Saturday, August 04, 2007

Spetters

A film that seems to anticipate the amateur dirt bike revolution that would be epitomized by the awesomely bad film Rad, Verhoeven’s Spetters (or, loosely translated, HotShots) chronicles three would-be motorcycle racers as they struggle to use their talents for capitalistic profit. So the film tries to understand why these desires for speed are in place, and within this microcosm the film paints a study of Dutch youth. As long as you a part of the clique, you are lusted after and cared for, but once you fall out of touch with the clique, be it through a racing injury or a sexual difference, you are exiled and abandoned. These ideas are bluntly hammered home in this film, and it is these ideas, not the racing sequences, that linger after the film is finished.

I emphatically wish to highlight the film’s engagement with capitalism, since everything in this film is inherently based around a capitalistic desire.

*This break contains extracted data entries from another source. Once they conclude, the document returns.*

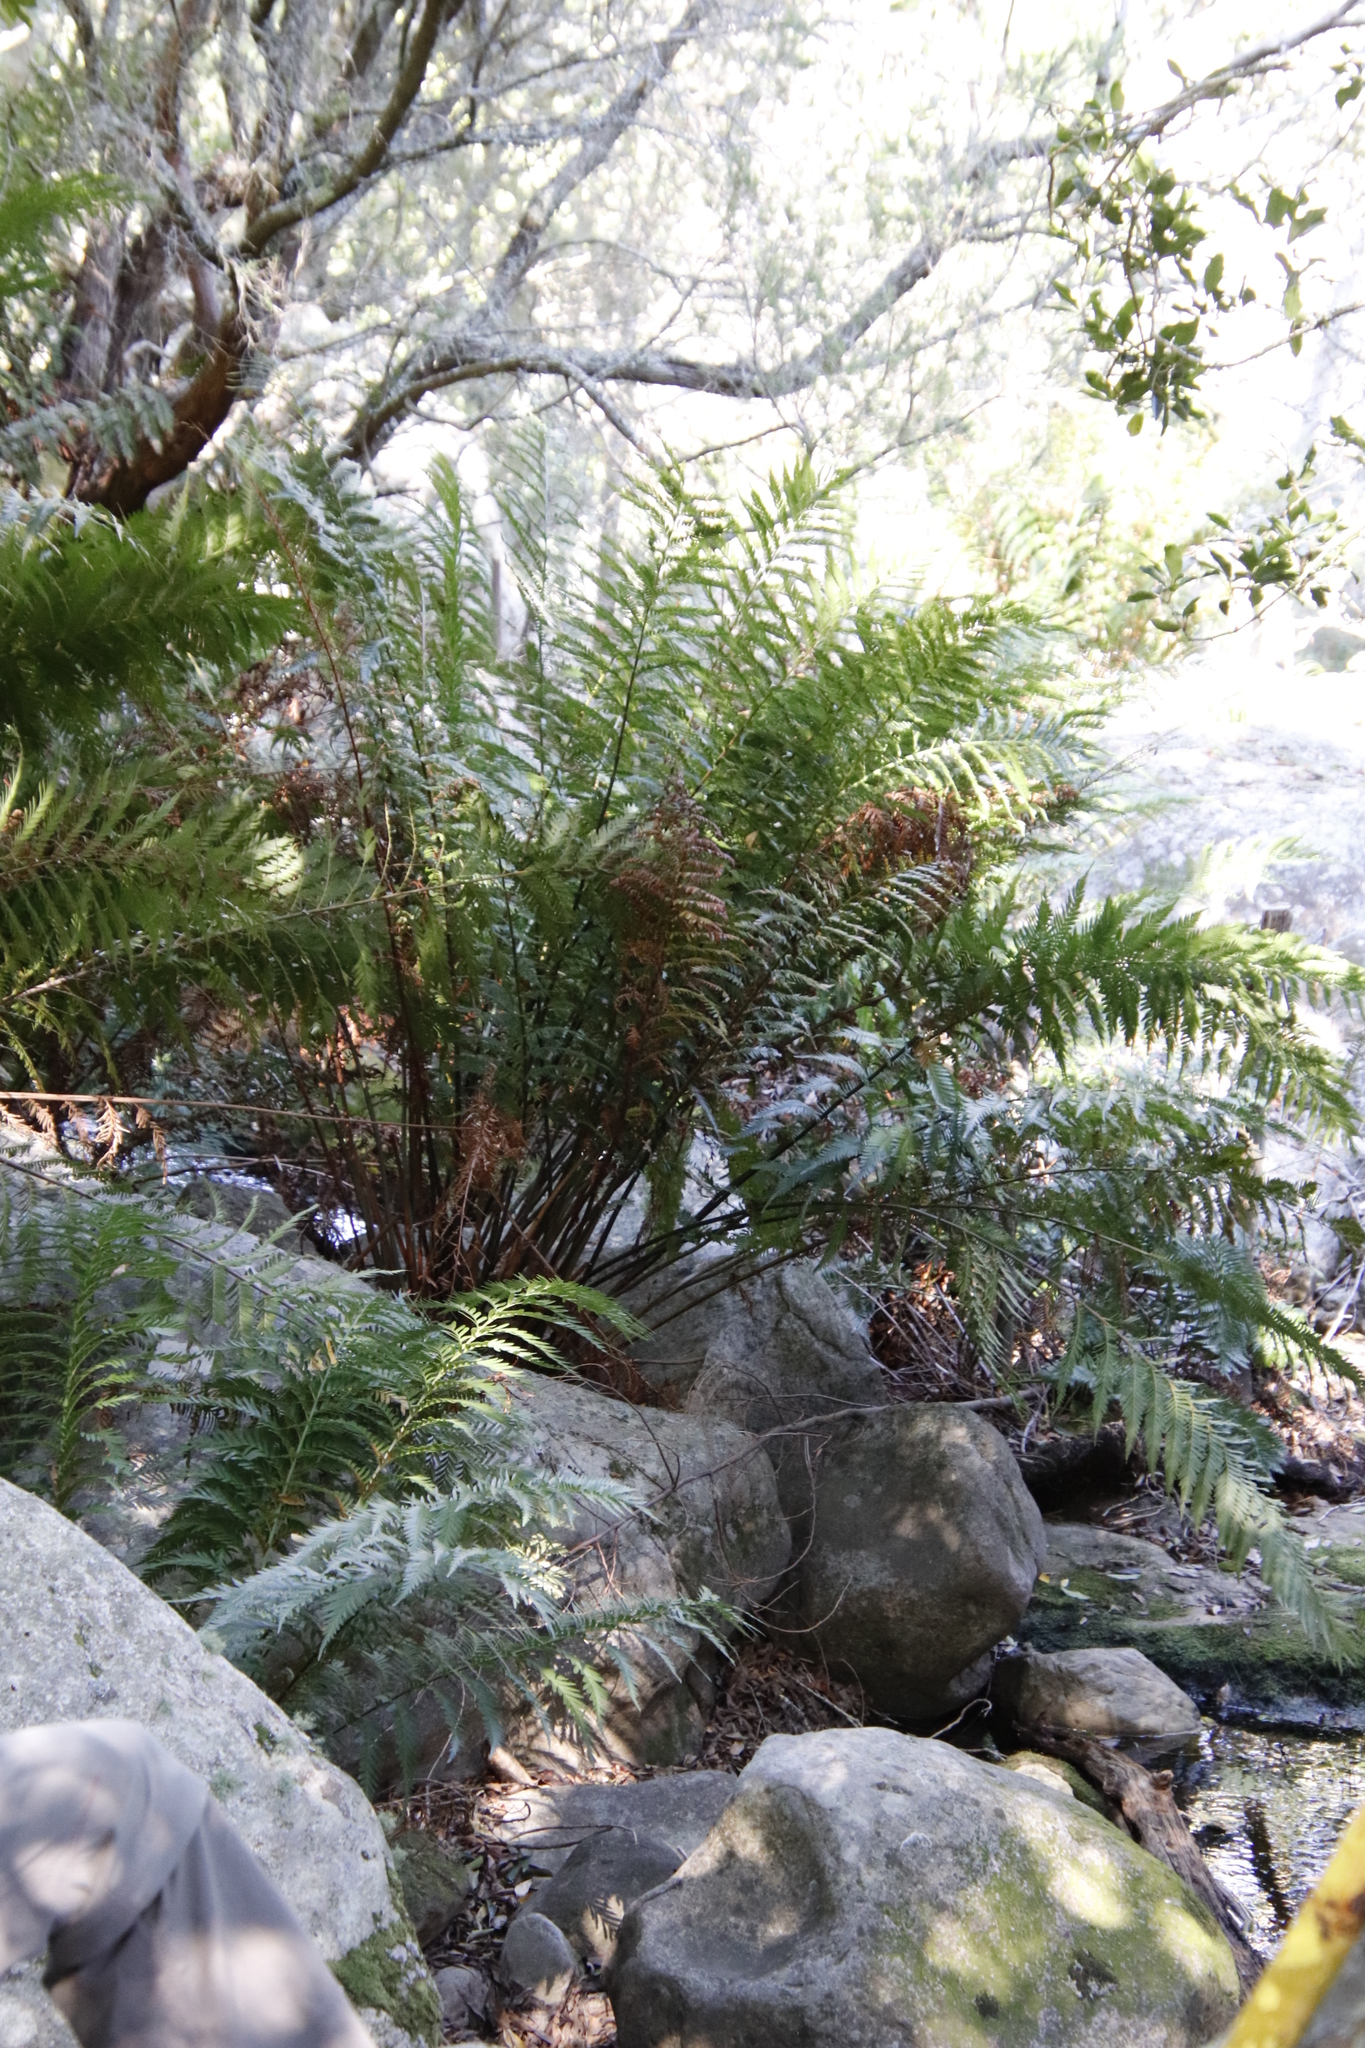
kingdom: Plantae
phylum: Tracheophyta
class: Polypodiopsida
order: Osmundales
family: Osmundaceae
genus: Todea
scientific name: Todea barbara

Fientje (Renée Soutendijk), the girl all of the racers lust after, is willing to bed anyone who might offer a promise away from a miserable and miserly life selling junk food at raceways. This economic exchange finally results in her settling for a big dick and a true restaurant she can fashion for himself and her hubby (one of the racers). Likewise, Rien ‘s (Hans van Tongeren) dreams of securing a position in life are based around this same yearning for financial reward, and his fate suffers once he is injured, wherein the ostracization from his group is revealing in its study of camaraderie.

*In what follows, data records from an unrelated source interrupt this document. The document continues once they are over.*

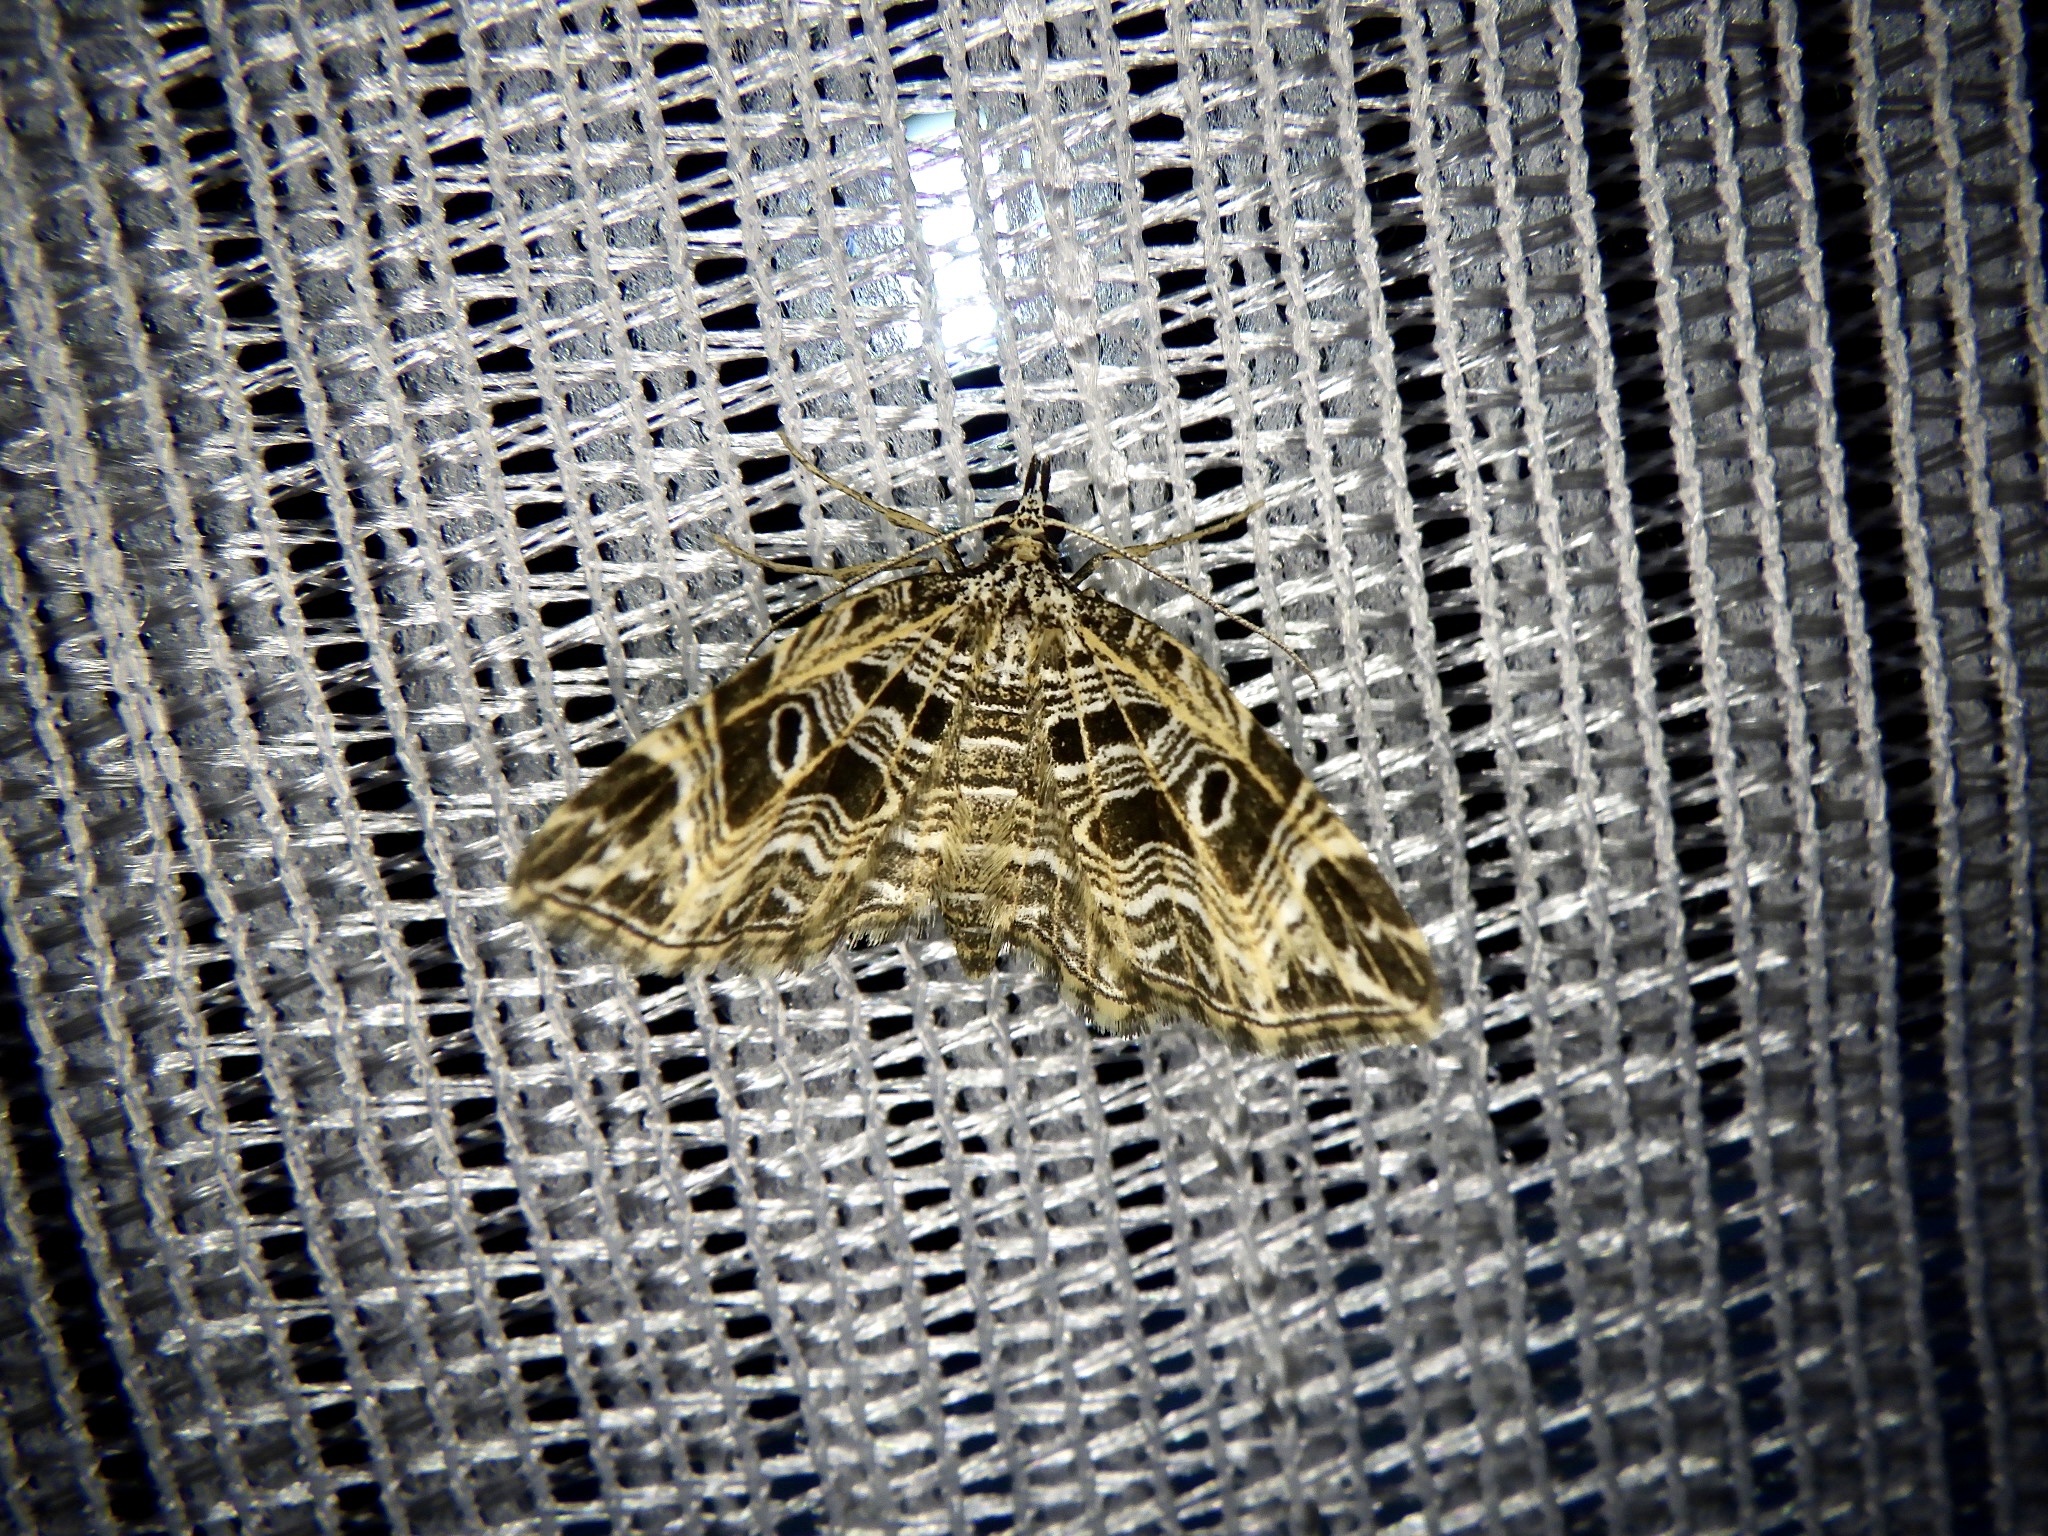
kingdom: Animalia
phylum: Arthropoda
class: Insecta
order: Lepidoptera
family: Geometridae
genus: Lobogonodes
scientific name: Lobogonodes erectaria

Some of the film’s adolescent humor works, such as the scene in the abandoned building where two couples enact a façade of copulation for the benefit of the others in the next room to underscore how masculine they are. However, this aggressive display of and commitment to conventional masculinity is, in true Verhoeven fashion, subverted by the biker who is secretly gay, yet maintains a bravado of machismo and beats up the town’s homosexuals for their money. His eventual comeuppance is simultaneously haunting and disrespected in the Lynchian way that Verhoeven cuts between glib humor and genuine compassion through the picture (a blueprint that may in fact be Verhoeven’s raison d'être).

The film’s failing are the fact that the racing isn’t really all that exciting now, and the glibness of Verhoeven’s treatment of his characters sometimes subverts the melodrama that he wishes to instill in the film. Still, as an admittedly broad character study, you could do worse.